[EXCERPT PROVIDED]
● ● ● ●
Signs of Codependency and How to Build Healthy Boundaries

Codependency can drain your emotional resources. Learn to recognize the patterns and develop healthier relationship dynamics.

Ayana Thompson
Ayana Thompson
LMFT
· 8 min read

Codependency is one of those words that has become both overused and underexamined. At its core, it describes a pattern: chronically prioritizing other people's emotions, needs, and approval to the point that your own get lost. It often gets dressed up as 'being a good partner,' 'being responsible,' or 'just being nice' — which is part of why it's so hard to spot from the inside.

Common Signs

  • You can describe how everyone close to you is feeling, but struggle to name your own emotions
  • You say yes when you want to say no
  • Other people's moods set the temperature of your day
  • You feel responsible for fixing or rescuing others
  • Conflict feels physically threatening, so you smooth, avoid, or accommodate
  • You feel guilty when you do something just for yourself
  • You have trouble identifying what you actually want

If most of those are familiar, that's worth taking seriously — and worth approaching with compassion. Codependency almost always has roots in early attachment, where keeping a caregiver regulated was how you stayed safe.

Boundaries Aren't Walls

People often misunderstand boundaries as cutting off, going low-contact, or being cold. They aren't. A boundary is simply a clear statement of what you will and won't do. It's information, not punishment.

  • 'I'm not available to talk about this tonight. Can we revisit tomorrow?'
  • 'I love you, and I can't lend money this time.'
  • 'I'm going to leave the room if voices are raised.'

Boundaries Are For You, Not Them

This is the move that changes everything. You can't actually control whether other people respect your boundaries. What you can do is decide how you'll respond if they don't. That's what makes a boundary stick.

The Discomfort Is Part of It

If you've been codependent for a long time, setting your first real boundary will feel terrible. Your nervous system will register it as dangerous. You may get pushback from people who benefited from your old patterns. None of that means you're doing it wrong — it usually means you're doing it right.

How Therapy Helps

Codependency work usually involves three threads: identifying the pattern, building self-awareness around your own emotions and needs, and practicing new responses in real situations. Internal Family Systems (IFS) and attachment-based approaches are particularly helpful, because they address the parts of you that learned to over-give in the first place — without shaming them for it.

You Don't Have to Be Selfish to Have a Self

That's the headline. Real connection happens between two whole people — not between someone who disappears and someone who's served. If this resonates, therapy can help you find your way back.
● ● ● ●
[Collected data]
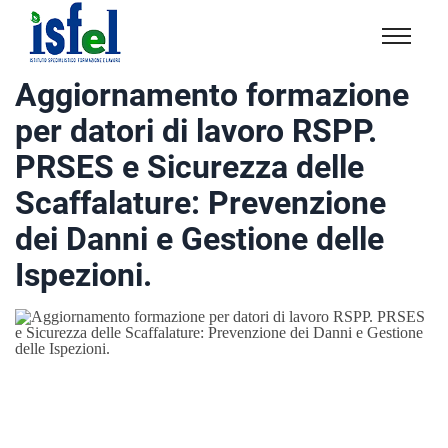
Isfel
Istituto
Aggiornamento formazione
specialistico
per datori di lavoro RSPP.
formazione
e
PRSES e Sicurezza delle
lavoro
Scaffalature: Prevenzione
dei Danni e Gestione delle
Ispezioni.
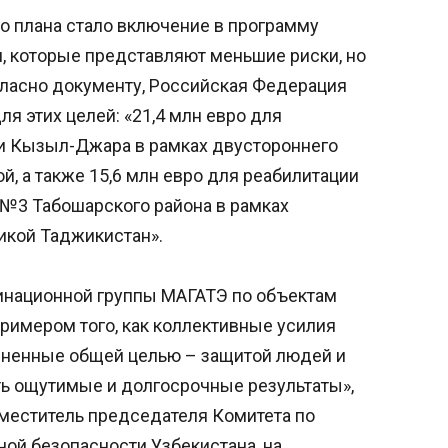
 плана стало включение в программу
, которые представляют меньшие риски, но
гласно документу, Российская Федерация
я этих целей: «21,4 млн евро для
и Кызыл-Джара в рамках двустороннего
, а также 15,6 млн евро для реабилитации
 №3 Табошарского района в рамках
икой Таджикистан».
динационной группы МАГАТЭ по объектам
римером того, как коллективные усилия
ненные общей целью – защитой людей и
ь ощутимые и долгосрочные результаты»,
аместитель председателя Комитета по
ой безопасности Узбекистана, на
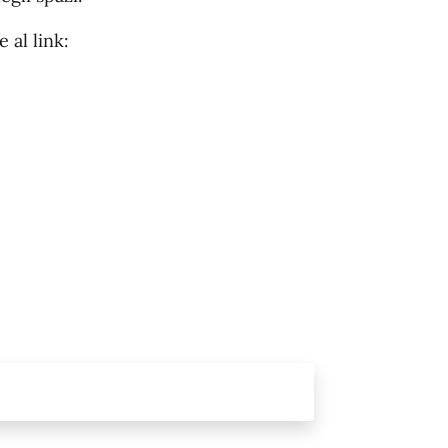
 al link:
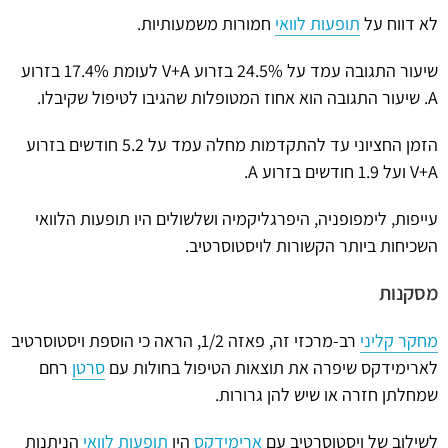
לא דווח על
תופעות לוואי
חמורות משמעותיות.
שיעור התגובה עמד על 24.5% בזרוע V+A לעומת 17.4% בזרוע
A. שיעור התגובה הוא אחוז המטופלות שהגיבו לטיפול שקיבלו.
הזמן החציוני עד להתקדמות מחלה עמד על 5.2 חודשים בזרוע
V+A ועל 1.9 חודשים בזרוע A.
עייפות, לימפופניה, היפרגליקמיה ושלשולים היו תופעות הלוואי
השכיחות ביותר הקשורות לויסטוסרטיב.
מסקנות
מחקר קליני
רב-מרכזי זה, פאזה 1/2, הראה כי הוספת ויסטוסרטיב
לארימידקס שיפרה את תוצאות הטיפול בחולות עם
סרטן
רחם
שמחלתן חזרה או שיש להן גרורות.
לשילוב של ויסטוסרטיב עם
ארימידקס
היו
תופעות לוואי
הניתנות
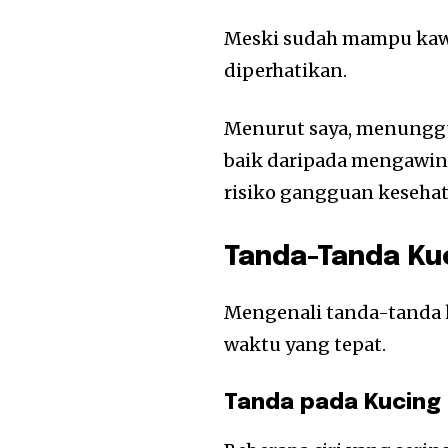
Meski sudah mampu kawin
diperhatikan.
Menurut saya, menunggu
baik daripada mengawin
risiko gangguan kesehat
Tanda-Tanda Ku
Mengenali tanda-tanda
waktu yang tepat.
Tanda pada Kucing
● ● ● ●
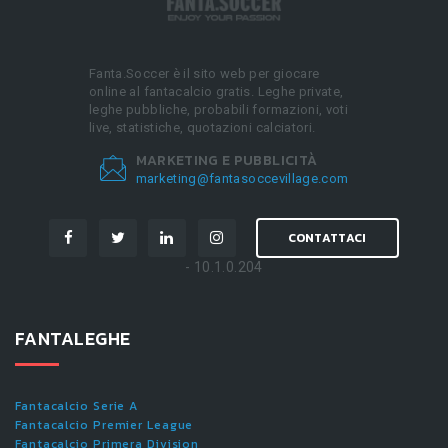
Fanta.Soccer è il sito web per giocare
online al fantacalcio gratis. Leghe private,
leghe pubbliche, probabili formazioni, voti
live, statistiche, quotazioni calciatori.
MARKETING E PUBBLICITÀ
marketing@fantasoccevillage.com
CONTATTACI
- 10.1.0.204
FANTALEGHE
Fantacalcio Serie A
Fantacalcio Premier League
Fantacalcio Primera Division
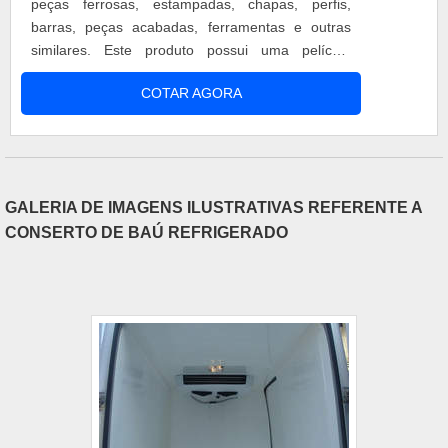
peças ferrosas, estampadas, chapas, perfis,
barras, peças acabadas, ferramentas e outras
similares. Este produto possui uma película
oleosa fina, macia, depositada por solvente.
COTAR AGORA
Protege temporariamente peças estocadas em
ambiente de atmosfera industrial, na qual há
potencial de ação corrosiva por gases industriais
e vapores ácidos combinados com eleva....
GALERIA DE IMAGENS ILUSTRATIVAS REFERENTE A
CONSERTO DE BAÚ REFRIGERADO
● ● ● ●
[TASKS TO CARRY OUT]
[A] In the article on codependency, substitute "emotional reserves" for "emotional resources" and give the passage from "Signs of Codependency" up to and including "healthier relationship dynamics.".
[B] List every example boundary statement that the article on codependency offers.
The collected data is separate material from the article and not part of it.

[ANSWERS TO THE EXERCISES]
[A]
Signs of Codependency and How to Build Healthy Boundaries

Codependency can drain your emotional reserves. Learn to recognize the patterns and develop healthier relationship dynamics.

[B]
'I'm not available to talk about this tonight. Can we revisit tomorrow?'
'I love you, and I can't lend money this time.'
'I'm going to leave the room if voices are raised.'